During the past decade I have continued to work – though inevitably more slowly and less energetically – on targets of opportunity, especially a long collaboration with Frank Hahn on macro-theory. We found ourselves disaffected – to put it mildly – with the assumptions and methods that had become standard in short-to-medium-run macroeconomics. Most of all we rejected the representative-agent models that more or less impose optimal properties on observed trajectories. Our own try at proposing alternative models has not attracted attention, possibly because it tends to be opaque and messy.
Thirty years ago I was one of the founding directors of the Manpower Demonstration Research Corporation, a non-profit research group that has done pioneer work in the rigorous experimental testing of policy interventions that aim at improving the employment and earning power of disadvantaged groups like high-school drop-outs, welfare mothers, etc. The organization has flourished, both intellectually and practically, as the prime source of validated information about the actual effectiveness of such policies. I am currently chairman of its Board of Directors.
I have also participated in several studies conducted by the McKinsey Global Institute aimed at explaining the sometimes large international differences in performance of certain industries. The idea was to combine the use of the usual data with information gleaned from acquaintance with individual firms in the industry. Martin Baily and I have written an article summarizing this work.

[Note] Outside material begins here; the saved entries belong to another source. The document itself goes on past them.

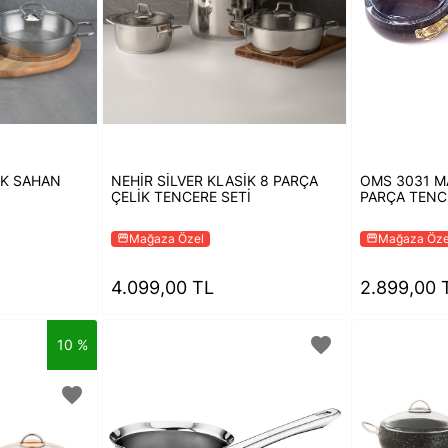
İK SAHAN
NEHİR SİLVER KLASİK 8 PARÇA
OMS 3031 MA
ÇELİK TENCERE SETİ
PARÇA TENC
Mağaza Özel
Mağaza Öze
storefront
storefront
4.099,00 TL
2.899,00 
favorite
10 %
favorite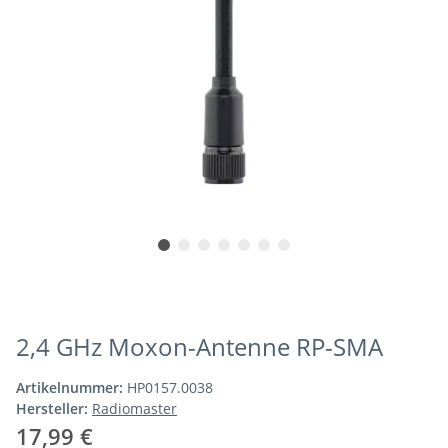
2,4 GHz Moxon-Antenne RP-SMA
Artikelnummer:
HP0157.0038
Hersteller:
Radiomaster
17,99 €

More recently I have succeeded the great sociologist Robert K. Merton as Foundation Fellow of the Russell Sage Foundation. My first project there was an attempt to account for the extraordinary success of the U.S. economy during the years 1995-2000. This resulted in a book (The Roaring Nineties) edited and introduced by Alan Krueger and me. My current activity is as one of the originators, planners and advisors of an absorbing comparative study of the nature and institutional background of low-wage work in the U.S. and a few European countries, and their differing labor-market outcomes. It is too soon to know what generalizations will emerge.
One of the by-products of involvement in these projects is a reinforced skepticism about the way that labor and product markets are handled by the currently fashionable style in the macroeconomics of the short and medium run. The traditional assumptions are sometimes useful, or even necessary, but have to be treated very gingerly and not simply given the benefit of the doubt. The long-run growth-theory enterprise strikes me as being in better shape. It went through a phase of uncritical acceptance of “easy” routes to endogeneity, but may be coming back to a more historical view. There seem to be many opportunities for further progress.
Copyright © The Nobel Foundation 2005
Robert Solow died on 21 December 2023.